- Born: Tamala Monique Edwards April 7, 1971 (age 55) Georgia, U.S.
- Education: B.A., Stanford University
- Years active: 1993 - present
- Television: Channel 6 Action News Mornings
- Title: Co-Anchor
- Website: Tamala Edwards

= Tamala Edwards =

American television news anchor and reporter

Tamala Monique Edwards (born April 7, 1971) is an American television news anchor and reporter.

She began her journalism career as a correspondent for Time magazine in 1993, eventually working in the Washington, D.C., bureau. In August 2001, she came to work for ABC News as a White House correspondent, later moving on to be a Washington, D.C.–based general correspondent appearing on World News Tonight and Good Morning America.

Edwards also anchored two ABC News newscasts, World News Now and World News This Morning and developed a bit of a cult following as several other World News Now anchors have.

In 2005, she moved to ABC owned and operated station WPVI-TV in Philadelphia, Pennsylvania, where she currently is the weekday morning Action News anchor and a feature reporter.

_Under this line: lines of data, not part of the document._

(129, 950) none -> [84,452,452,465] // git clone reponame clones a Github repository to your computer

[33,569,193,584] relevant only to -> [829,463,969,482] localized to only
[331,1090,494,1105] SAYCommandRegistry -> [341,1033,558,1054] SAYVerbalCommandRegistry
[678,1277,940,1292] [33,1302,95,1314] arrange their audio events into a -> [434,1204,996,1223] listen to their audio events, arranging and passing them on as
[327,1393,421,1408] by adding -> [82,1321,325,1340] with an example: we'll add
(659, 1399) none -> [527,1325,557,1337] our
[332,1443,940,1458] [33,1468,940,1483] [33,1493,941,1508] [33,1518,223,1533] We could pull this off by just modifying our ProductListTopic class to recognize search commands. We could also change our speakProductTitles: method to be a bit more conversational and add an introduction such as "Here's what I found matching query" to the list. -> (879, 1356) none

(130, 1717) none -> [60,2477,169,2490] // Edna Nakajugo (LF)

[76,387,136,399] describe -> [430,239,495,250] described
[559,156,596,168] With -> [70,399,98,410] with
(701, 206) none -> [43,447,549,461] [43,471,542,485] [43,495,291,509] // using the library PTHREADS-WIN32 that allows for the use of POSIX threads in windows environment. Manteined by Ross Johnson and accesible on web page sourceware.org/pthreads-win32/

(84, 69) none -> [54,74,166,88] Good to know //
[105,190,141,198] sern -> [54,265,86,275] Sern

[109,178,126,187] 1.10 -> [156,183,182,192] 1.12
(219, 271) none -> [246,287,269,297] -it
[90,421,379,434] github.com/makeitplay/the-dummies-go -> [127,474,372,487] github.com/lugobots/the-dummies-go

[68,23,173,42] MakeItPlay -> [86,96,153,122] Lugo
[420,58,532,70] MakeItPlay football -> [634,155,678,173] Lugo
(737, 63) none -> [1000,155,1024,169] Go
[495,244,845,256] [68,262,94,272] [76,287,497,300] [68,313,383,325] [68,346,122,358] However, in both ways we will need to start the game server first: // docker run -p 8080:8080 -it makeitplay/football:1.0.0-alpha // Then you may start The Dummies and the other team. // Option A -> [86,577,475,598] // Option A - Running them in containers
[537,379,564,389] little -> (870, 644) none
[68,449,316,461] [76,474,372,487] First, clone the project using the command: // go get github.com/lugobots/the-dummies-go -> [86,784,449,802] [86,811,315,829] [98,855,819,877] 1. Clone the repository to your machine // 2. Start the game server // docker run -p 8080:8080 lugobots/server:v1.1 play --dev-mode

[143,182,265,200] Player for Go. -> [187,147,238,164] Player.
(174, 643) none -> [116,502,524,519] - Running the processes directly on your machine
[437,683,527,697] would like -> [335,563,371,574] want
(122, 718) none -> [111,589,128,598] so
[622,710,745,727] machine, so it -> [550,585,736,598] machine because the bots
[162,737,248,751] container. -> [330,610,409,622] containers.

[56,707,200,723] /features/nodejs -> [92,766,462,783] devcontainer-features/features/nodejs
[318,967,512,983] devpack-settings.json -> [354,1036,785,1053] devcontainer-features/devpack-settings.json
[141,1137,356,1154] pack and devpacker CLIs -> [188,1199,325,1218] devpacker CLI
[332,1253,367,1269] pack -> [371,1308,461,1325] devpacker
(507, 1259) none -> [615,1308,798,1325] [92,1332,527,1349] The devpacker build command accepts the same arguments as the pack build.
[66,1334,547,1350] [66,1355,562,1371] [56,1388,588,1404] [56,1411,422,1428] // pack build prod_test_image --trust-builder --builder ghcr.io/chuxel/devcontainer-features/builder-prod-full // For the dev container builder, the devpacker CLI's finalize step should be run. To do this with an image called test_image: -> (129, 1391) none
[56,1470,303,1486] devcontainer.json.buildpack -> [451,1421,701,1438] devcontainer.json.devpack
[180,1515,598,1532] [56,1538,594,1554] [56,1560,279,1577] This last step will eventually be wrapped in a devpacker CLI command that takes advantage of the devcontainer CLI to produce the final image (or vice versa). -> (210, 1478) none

Edwards married Rocco Lugrine, executive pastry chef of Le Bec Fin, on September 19, 2006. They became first-time parents on August 31, 2009, when Tamala gave birth to a boy, Rocco Alexander Edwards Lugrine. Mrs. Edwards gave birth to another boy, Massimo John Edwards Lugrine, on September 11, 2012.

Her parents are Edith and Redick Edwards, who live in Houston, Texas.